📖第5章 荒廃の都

📘目次


🏚️帰還したグレゴリウスを待っていたもの

579年頃。
コンスタンティノープルでの任務を終えてローマ市へ戻ったグレゴリウスを迎えたのは、かつて以上に荒廃した都でした。

ランゴバルド族の侵攻で農地は荒らされ、飢饉が深刻化。
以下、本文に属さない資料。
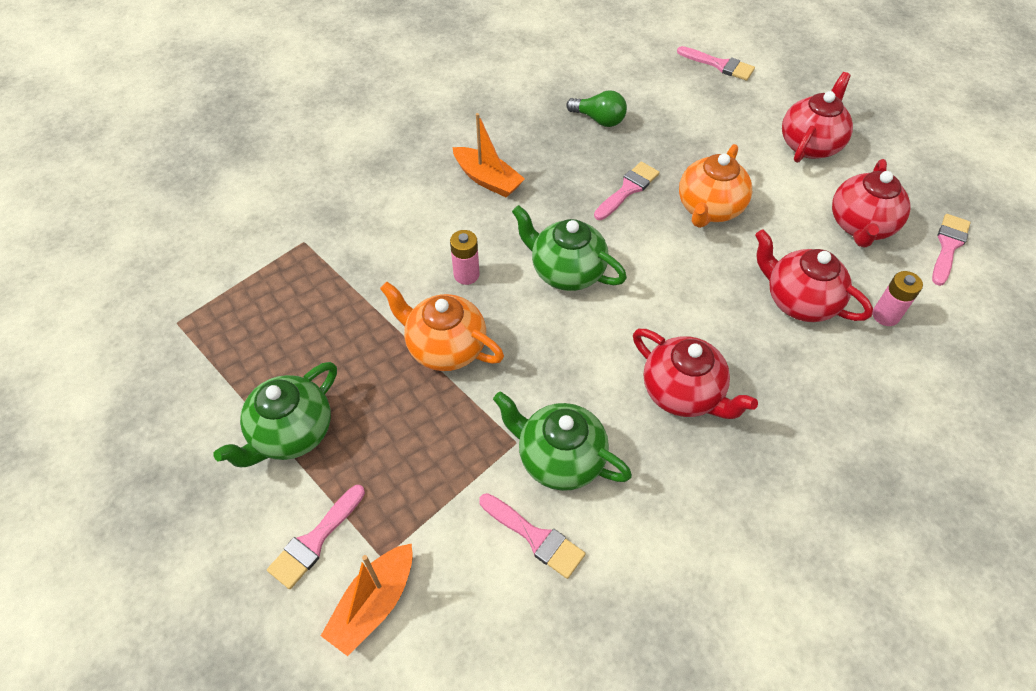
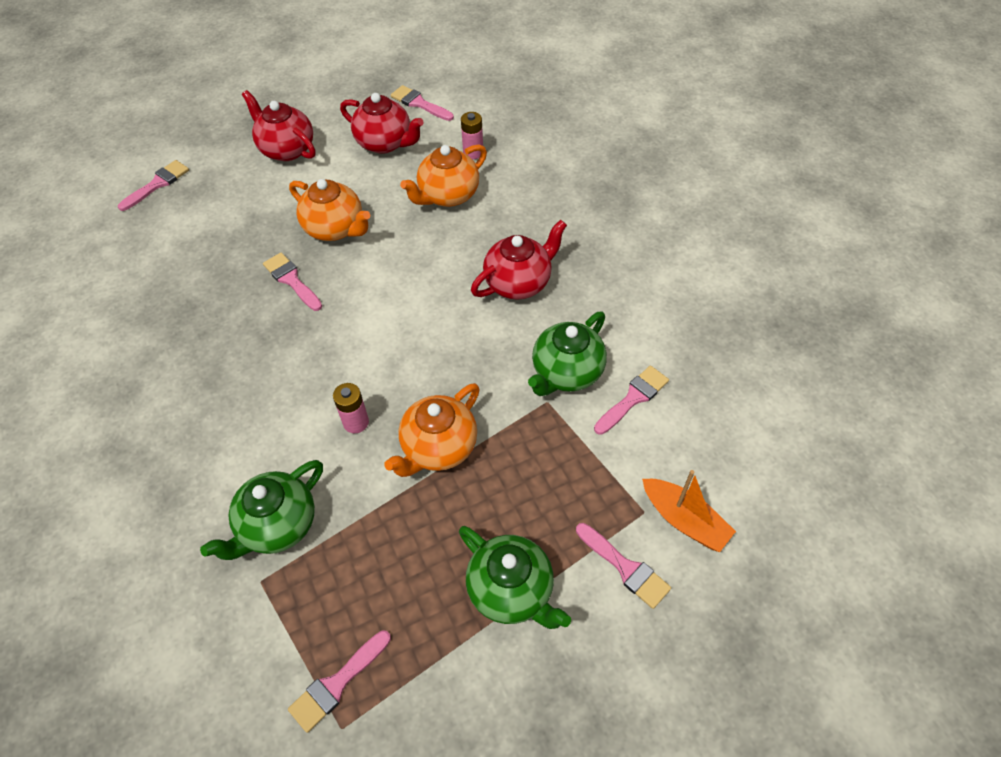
camera: 80 degrees left, 0 degrees up
orange boat [452,113,525,197] -> none
green teapot [512,205,627,291] -> green teapot moved to [200,460,323,560]
green light bulb [566,90,627,127] -> none
red teapot [755,229,873,322] -> orange teapot [400,145,487,207]
none -> pink brush [288,630,391,733]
ペストの再流行で人口はさらに減少し、行政はすでに機能不全
市民は教会の施しにすがり、かろうじて命を繋いでいました。

🧓満身創痍、彼の心と身体

この時、グレゴリウスは40代前半
当時の感覚ではすでに“壮年”から“老境”へと足を踏み入れる年齢です。

長引く外交交渉と慣れない宮廷生活の疲労が積み重なり、帰還した彼の体はすっかりやつれ、持病も悪化していました。

満身創痍。

ローマ市のために戦い続けた彼は、肉体的にも精神的にも、もう限界に達していたことでしょう。

🙏静寂を願いながらも再び立つ

修道士として静寂な生活に戻りたい――彼はそう強く願っていました。
けれど、深刻さを増す現実から目を背けることはできませんでした。

疫病、飢饉、ランゴバルド族の脅威に直面する市民たちに請われ、
グレゴリウスは再び立ち上がり、大執事(ディアコヌス)として教皇の補佐役を引き受けることになります。

🌊ローマを襲った新たな災厄

しかし…。

西暦589年。
テヴェレ川の大洪水がローマ市を襲い、街は壊滅的な被害を受けました。
衛生状態は悪化し、病が広がっていきます。

そして西暦590年
荒廃したローマ市を何とか立て直そうと奔走していたローマ教皇ペラギウス2世が、ついにペストの犠牲となります。

😔耐え続ける都

これでもかと言わんばかりの災厄に見舞われるローマ市。
行政はすでに麻痺し、かろうじて機能していた教会すら、そのリーダーを失います。

…どれだけ…
一体どれだけ、この都は耐えればいいのか。